Many parents worry that their gifted child can become isolated from others, while other gifted children are over-looked at school because they may have learning problems - such as dyslexia - or problems with co-ordination.

These children often become confused, lonely and frustrated. They can become bored at school and feel they don't belong - which can lead to low self-esteem, or behavioural problems and under-achievement. Some are teased and bullied at school, and others will purposely under-achieve to fit in with their peers.

Gifted children often feel isolated or strange because they don't fit in. Frequently they haven't met other gifted children and are reassured when they do find others with similar life and learning experiences. Because they can find it difficult to connect with their peers, they can miss out on the socialising experiences that other children have.

I firmly believe we must celebrate success in whatever form it may take. As a country, it is vital that we recognise achievement and provide positive encouragement to our gifted and talented children and young people - whether that be in academic, artistic, or sporting fields.

It is, therefore, encouraging to see the work of the many organisations that focus on gifted children and the schools that provide programmes for these students. Gifted Awareness Week and One Day Schools are just two initiatives that encourage young people to develop their special talents and enable them to grow and gain confidence - not just in that particular area, but in other learning areas.

There is, and always has been under successive Governments, little public funding of Gifted and Talented children. The Ministry of Education has had an advisory group in place for several years. This group is due to be re-organised, and I am working with the Ministry on a number of options to improve the way in which expertise and assistance is provided to schools in this area.

Joint ventures between schools and a number of organisations that provide quality programmes for students now is one way of maximising the passion and skill of those working in the area.

A rising tide really does raise all ships, and the downstream effects of developing and strengthening gifts and talents is beneficial to the educational outcomes of all students.

One area where there are significant gaps for teachers - both in Special Education and Gifted and Talented - is in undergraduate training and professional development. Until our teachers are equipped to provide quality teaching, we cannot expect the best to be provided to students. There is work to be done in this area.

Conclusion
Under the Education ACT of 1877 education was to be free, secular and compulsory for children aged seven-13. Today the Government funds education for students aged five-19. But nowhere is it written that the Government must provide the education outcomes, own education property or even employ the teachers and staff.

Take roading, for example. While Governments are committed to building roads that are free to drive on, they often contract private companies to plan, build and maintain them. So why not in education?

I see no impediment to the Government contracting private organisations to provide education - so long as that provision is cost-effective, performs well and is of a high quality.

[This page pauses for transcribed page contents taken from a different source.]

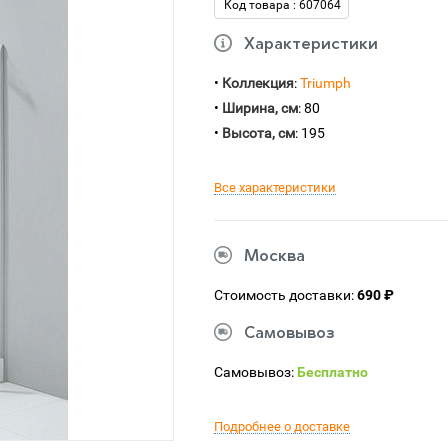
Код товара : 607064
Характеристики
•
Коллекция
:
Triumph
•
Ширина, см
: 80
•
Высота, см
: 195
Все характеристики
Москва
Стоимость доставки:
690 ₽
Самовывоз
Самовывоз:
Бесплатно
Подробнее о доставке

Providing choice means providing options for parents and students - a 'one size fits all' State-run model provides only one option which, by its very nature, offers no choice at all.

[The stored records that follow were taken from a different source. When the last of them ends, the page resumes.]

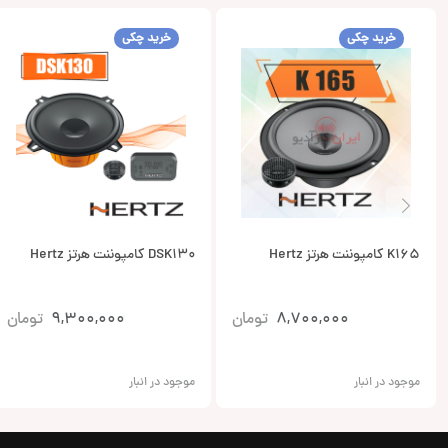
خرید چکی
خرید چکی
K165 کامپوننت هرتز Hertz
DSK130 کامپوننت هرتز Hertz
8,700,000
تومان
9,300,000
تومان
موجود در انبار
موجود در انبار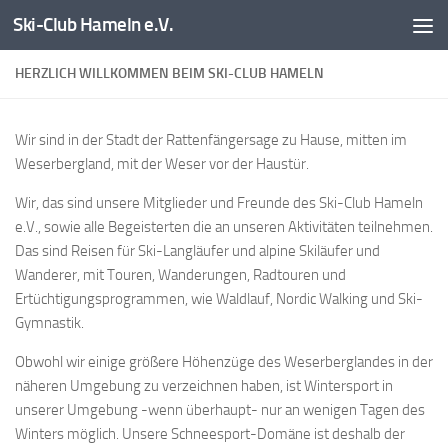
Ski-Club Hameln e.V.
Zum Inhalt springen
HERZLICH WILLKOMMEN BEIM SKI-CLUB HAMELN
Wir sind in der Stadt der Rattenfängersage zu Hause, mitten im
Weserbergland, mit der Weser vor der Haustür.
Wir, das sind unsere Mitglieder und Freunde des Ski-Club Hameln
e.V., sowie alle Begeisterten die an unseren Aktivitäten teilnehmen.
Das sind Reisen für Ski-Langläufer und alpine Skiläufer und
Wanderer, mit Touren, Wanderungen, Radtouren und
Ertüchtigungsprogrammen, wie Waldlauf, Nordic Walking und Ski-
Gymnastik.
Obwohl wir einige größere Höhenzüge des Weserberglandes in der
näheren Umgebung zu verzeichnen haben, ist Wintersport in
unserer Umgebung -wenn überhaupt- nur an wenigen Tagen des
Winters möglich. Unsere Schneesport-Domäne ist deshalb der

It is very important that all schools are able to focus on the needs of students and parents, rather than on the demands of central agencies.

I want principals and teachers to lead learning; I want schools to get on with teaching and boards to provide proactive governance. Valuable time and energy shouldn't be wasted on satisfying an over-powering and needless bureaucracy. Our sole aim needs to be delivering the best education outcomes for all children and young people so they have all the tools and opportunities with which to reach their full potential.

We need to place high trust in leaders at the front line, and encourage and promote self-managing schools. This means strong educational leadership in every school is critical to achieving education goals be that State, integrated, independent, Rudolph Steiner - whatever the philosophy.

Thank you again for the work that you do. It is valuable and valued.